The difference is crucial, because if Pakistan is unable to pay for the imports of this vital feedstock, consistently, and in requisite volumes, the nation-wide power cut they suffered last month for two full days will, in comparison, seem like a minor fluctuation.
Aside from crippling inflation, Pakistan is also suffering from widespread shortages of essential commodities – often for truly absurd reasons. One example is soyabean meal, a key ingredient of poultry feed, which they import from Brazil and America.
Multiple shipments of soyabean meal were stuck at Karachi port for months, late last year, because these consignments were classified as genetically modified organisms by some obscure bureaucratic red tape, and could therefore not be offloaded as per law.

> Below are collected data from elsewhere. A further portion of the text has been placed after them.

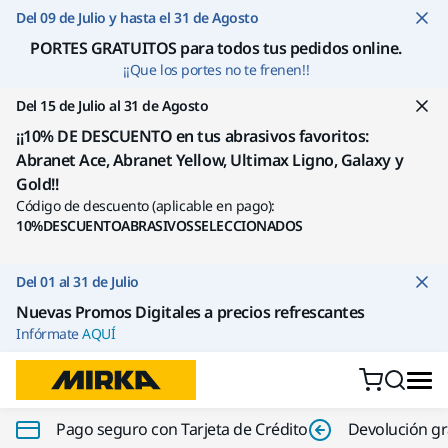
Ir a contenido
Del 09 de Julio y hasta el 31 de Agosto
PORTES GRATUITOS para todos tus pedidos online
.
¡¡Que los portes no te frenen!!
Del 15 de Julio al 31 de Agosto
¡¡10% DE DESCUENTO en tus abrasivos favoritos:
Abranet Ace, Abranet Yellow, Ultimax Ligno, Galaxy y
Gold!!
Código de descuento (aplicable en pago):
10%DESCUENTOABRASIVOSSELECCIONADOS
Del 01 al 31 de Julio
Nuevas Promos Digitales a precios refrescantes
Infórmate
AQUÍ
Pago seguro con Tarjeta de Crédito
Devolución gr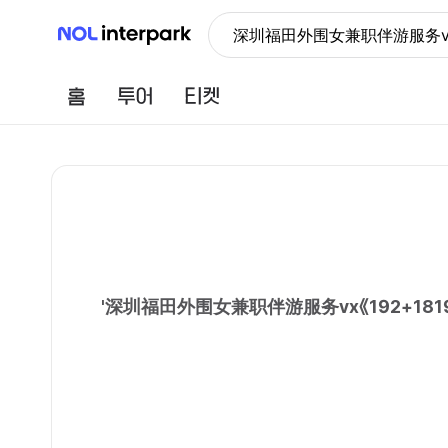
NOL 인터파크
深圳福田外围女兼职伴游服务vx
홈
투어
티켓
'
深圳福田外围女兼职伴游服务vx《192+1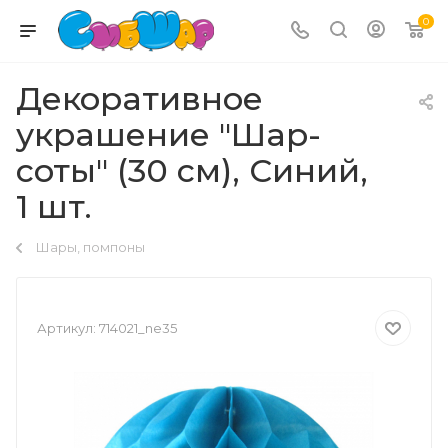
0
Декоративное
украшение "Шар-
соты" (30 см), Синий,
1 шт.
Шары, помпоны
Артикул:
714021_ne35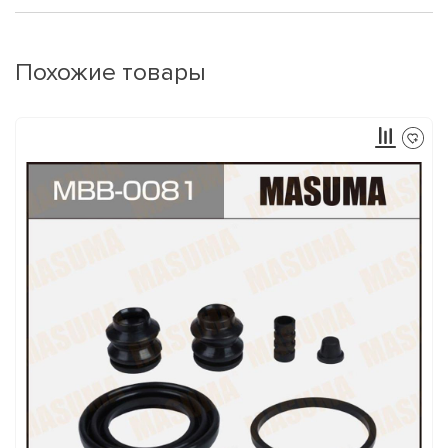
Похожие товары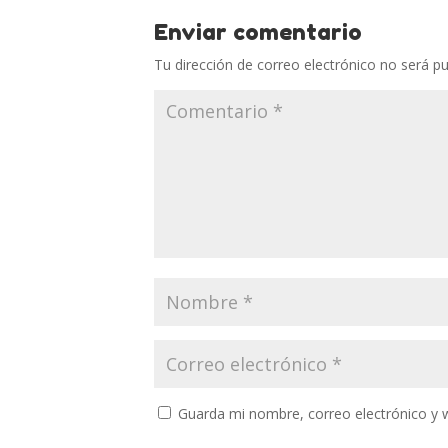
Enviar comentario
Tu dirección de correo electrónico no será pu
Guarda mi nombre, correo electrónico y 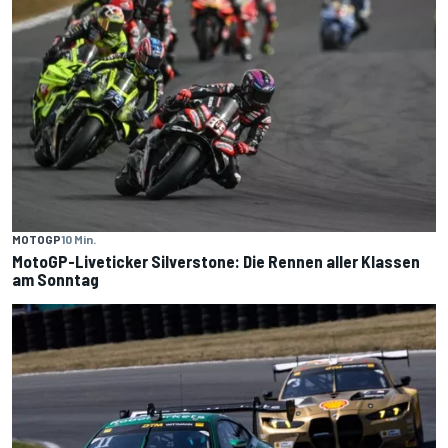
MOTOGP
10 Min.
MotoGP-Liveticker Silverstone: Die Rennen aller Klassen
am Sonntag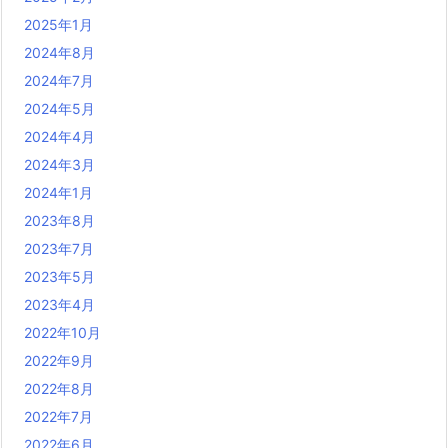
2025年1月
2024年8月
2024年7月
2024年5月
2024年4月
2024年3月
2024年1月
2023年8月
2023年7月
2023年5月
2023年4月
2022年10月
2022年9月
2022年8月
2022年7月
2022年6月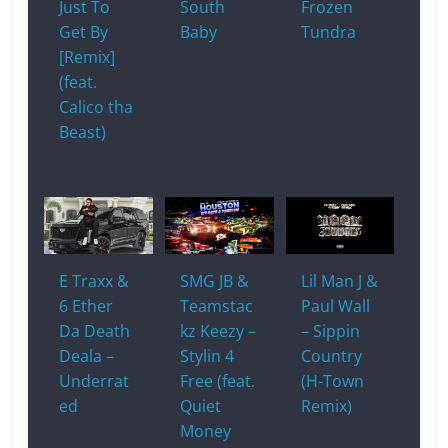
Just To
South
Frozen
Get By
Baby
Tundra
[Remix]
(feat.
Calico tha
Beast)
E Traxx &
SMG JB &
Lil Man J &
6 Ether
Teamstac
Paul Wall
Da Death
kz Keezy –
– Sippin
Deala –
Stylin 4
Country
Underrat
Free (feat.
(H-Town
ed
Quiet
Remix)
Money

As a result, poultry feed manufacturers had to stop production, a shortage of broiler chickens and eggs hit the market, and the prices of these went through the roof. The Pakistan Poultry Association went on strike until the government allowed the meal to be offloaded.
Did it have to come to this? No, but it did. The reason, as Mian Tariq Javed, president of the Punjab Poultry Farmers Association explained, is because the rules were quietly tweaked in 2018 so that influential importers could corner the market!
Yet, if the inflation of the past year was devastating, the level of their foreign exchange reserves alarming, the efforts by their politicians to get foreign aid mortifying, and the artificial poultry feed shortage episode symptomatic of the countless reasons why Pakistan is in such a mess, the situation is only set to get worse.
There are two principal reasons.
One, in an effort to revive the stalled IMF loan talks (the IMF team is presently in Islamabad for negotiations), the Pakistani government removed an unofficial cap on the rupee-dollar exchange rate on 25 January.
Overnight, the Pakistani rupee started devaluing at a frenetic clip. From 230 rupees to the US Dollar, it fell to 273 on 3 February (an 18 per cent decline in a week), and the end is not in sight. This makes imports (like furnace oil) that much more expensive.
Two, on 29 January, Pakistan once again raised the prices of diesel, kerosene and petrol to comply with IMF requirements. This hike is not quite as bad as the one of June 2022, but its impact will be felt strongly by the public, and become visible in next month’s data.
This is how the country functions, on the avarice and caprice of Pakistan’s military establishment, who have their fingers in every pie.
Ironically, while Pakistan may be the only large nation not to have had its economy wrecked by communism or socialism, the current circumstances there actually offer a perfect platform for the eruption of a Marxist revolution. Perhaps, at the core, that is what the sizzling Islamist insurgencies of Pakistan also are.